I think a lot of people would say the economy just had a heart attack. And maybe that will be enough to drive people to actually change their behaviors as opposed to saying they want to change.
|-- Frank Jones
Manager marketing analysis, AlixPartners
Jones compares it to a dieter trying to lose weight. "I'd like to lose 10 pounds, but I'm in good health and don't really have to, so who knows when I'm going to get around to doing it. But if I just had a heart attack and the doctor said I had to lose weight, I think my success rate would be higher.

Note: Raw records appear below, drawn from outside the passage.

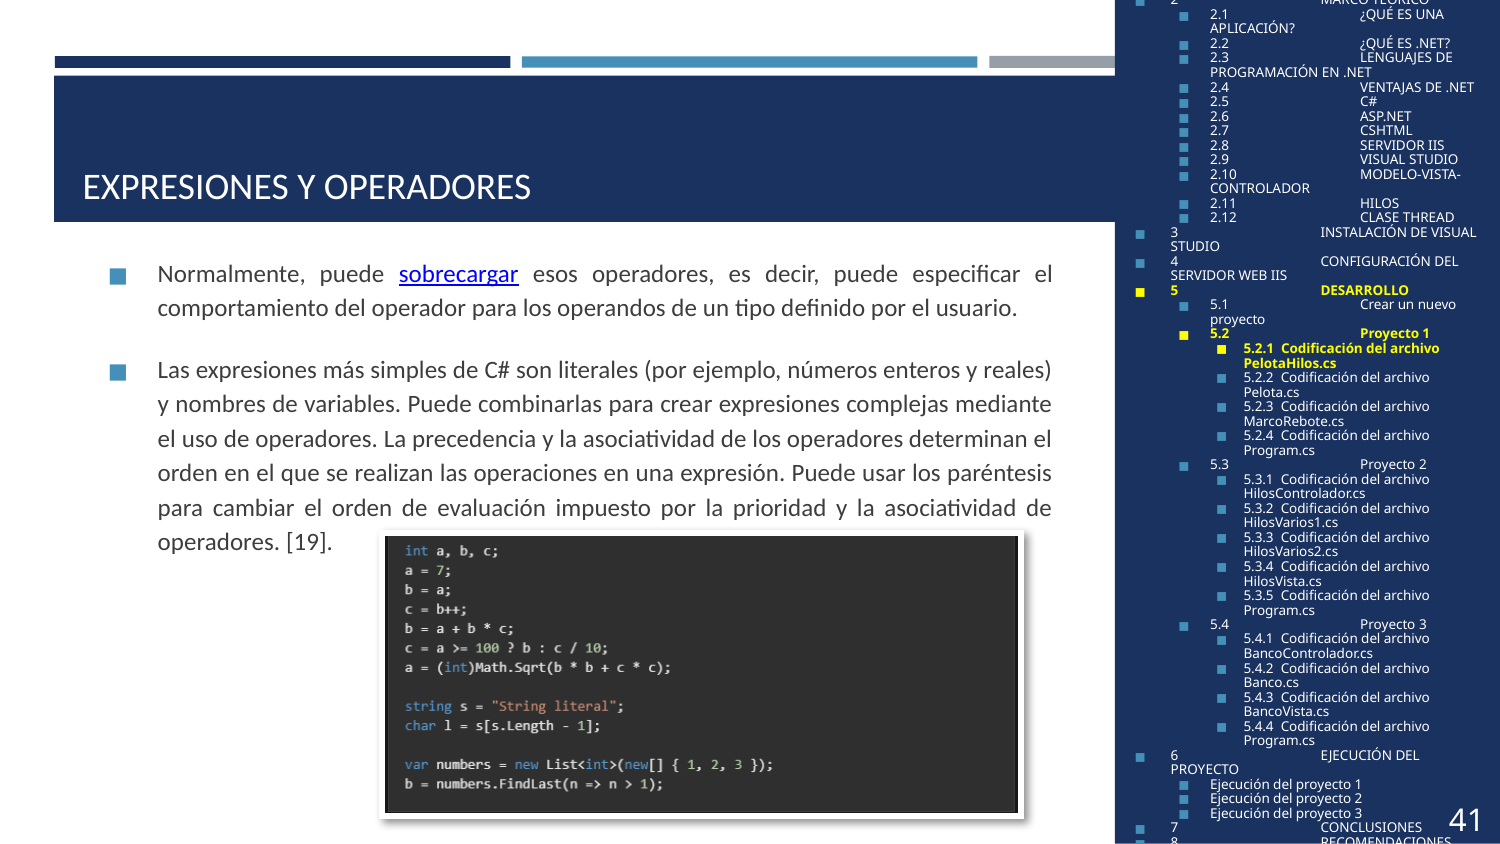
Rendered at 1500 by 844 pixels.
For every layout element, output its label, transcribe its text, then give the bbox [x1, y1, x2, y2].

picture [384, 535, 1019, 814]
text_box [1114, 0, 1500, 87]
list Normalmente, puede sobrecargar esos operadores, es decir, puede especificar el comportamiento del operador para los operandos de un tipo definido por el usuario. Las expresiones más simples de C# son literales (por ejemplo, números enteros y reales) y nombres de variables. Puede combinarlas para crear expresiones complejas mediante el uso de operadores. La precedencia y la asociatividad de los operadores determinan el orden en el que se realizan las operaciones en una expresión. Puede usar los paréntesis para cambiar el orden de evaluación impuesto por la prioridad y la asociatividad de operadores. [19]. [71, 350, 1066, 459]
text_box 1 OBJETIVOS 2 MARCO TEÓRICO 2.1 ¿QUÉ ES UNA APLICACIÓN? 2.2 ¿QUÉ ES .NET? 2.3 LENGUAJES DE PROGRAMACIÓN EN .NET 2.4 VENTAJAS DE .NET 2.5 C# 2.6 ASP.NET 2.7 CSHTML 2.8 SERVIDOR IIS 2.9 VISUAL STUDIO 2.10 MODELO-VISTA-CONTROLADOR 2.11 HILOS 2.12 CLASE THREAD 3 INSTALACIÓN DE VISUAL STUDIO 4 CONFIGURACIÓN DEL SERVIDOR WEB IIS 5 DESARROLLO 5.1 Crear un nuevo proyecto 5.2 Proyecto 1 5.2.1 Codificación del archivo PelotaHilos.cs 5.2.2 Codificación del archivo Pelota.cs 5.2.3 Codificación del archivo MarcoRebote.cs 5.2.4 Codificación del archivo Program.cs 5.3 Proyecto 2 5.3.1 Codificación del archivo HilosControlador.cs 5.3.2 Codificación del archivo HilosVarios1.cs 5.3.3 Codificación del archivo HilosVarios2.cs 5.3.4 Codificación del archivo HilosVista.cs 5.3.5 Codificación del archivo Program.cs 5.4 Proyecto 3 5.4.1 Codificación del archivo BancoControlador.cs 5.4.2 Codificación del archivo Banco.cs 5.4.3 Codificación del archivo BancoVista.cs 5.4.4 Codificación del archivo Program.cs 6 EJECUCIÓN DEL PROYECTO Ejecución del proyecto 1 Ejecución del proyecto 2 Ejecución del proyecto 3 7 CONCLUSIONES 8 RECOMENDACIONES 9 BIBLIOGRAFÍA [1121, 30, 1500, 814]
title EXPRESIONES Y OPERADORES [71, 87, 1121, 213]
text_box 41 [1437, 814, 1500, 844]
text_box [1114, 213, 1437, 844]
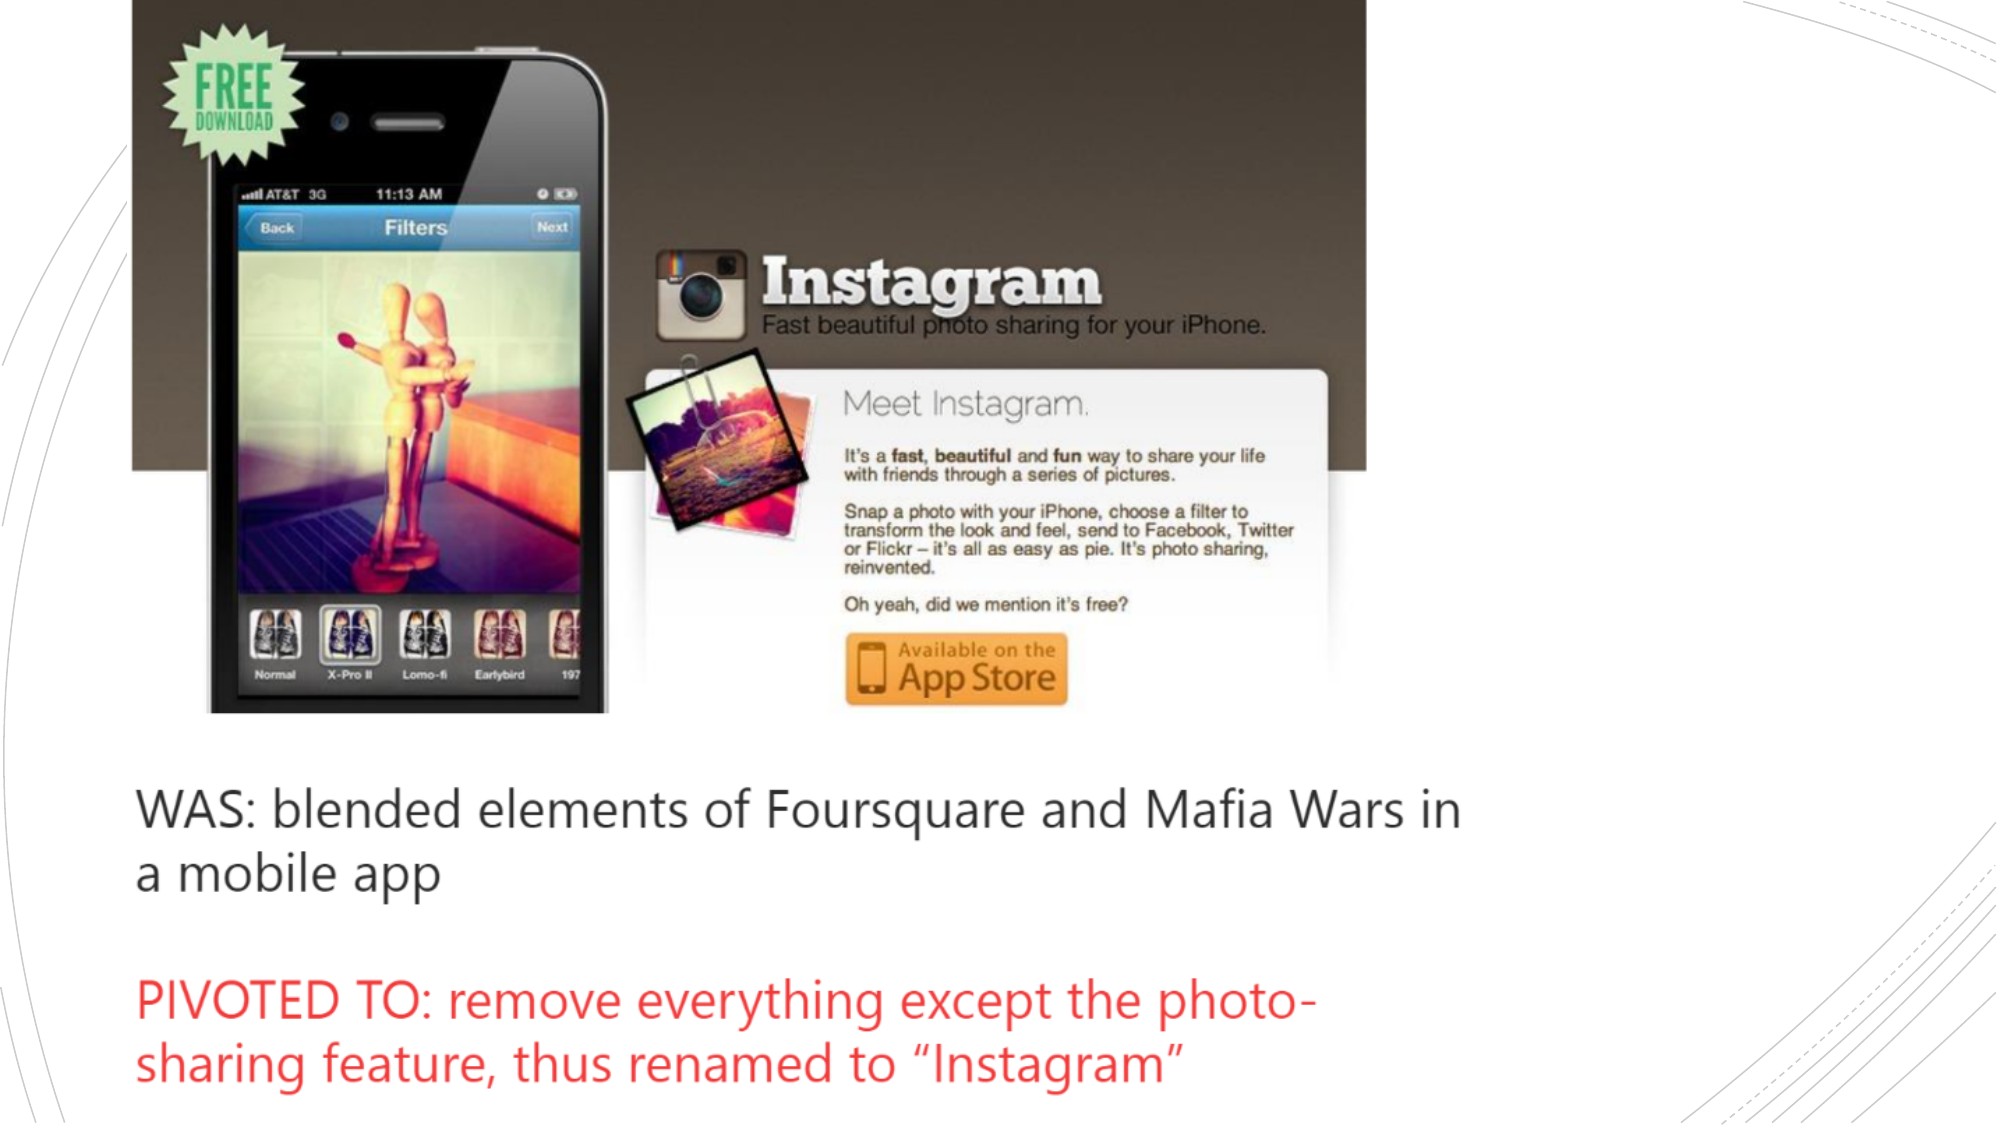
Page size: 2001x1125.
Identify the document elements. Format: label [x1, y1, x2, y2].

picture [127, 0, 1492, 1125]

I think a lot of people would say the economy just had a heart attack. And maybe that will be enough to drive people to actually change their behaviors as opposed to saying they want to change."
But once consumers actually make that change, it gets easier, Mihalik says. "The most painful experiences can actually lead to the best growth. What we're going through right now is a real painful experience, but it's making people evaluate what's really important in their lives, what really has value and what doesn't have value."
Once people get used to living within their means rather than reaching for a credit card to buy the latest iPod or a new outfit, they will realize that they're not missing that much. Not only that, but the freedom from having to worry about interest rate hikes and minimum payments will be a far greater reward than new merchandise, Mihalik adds.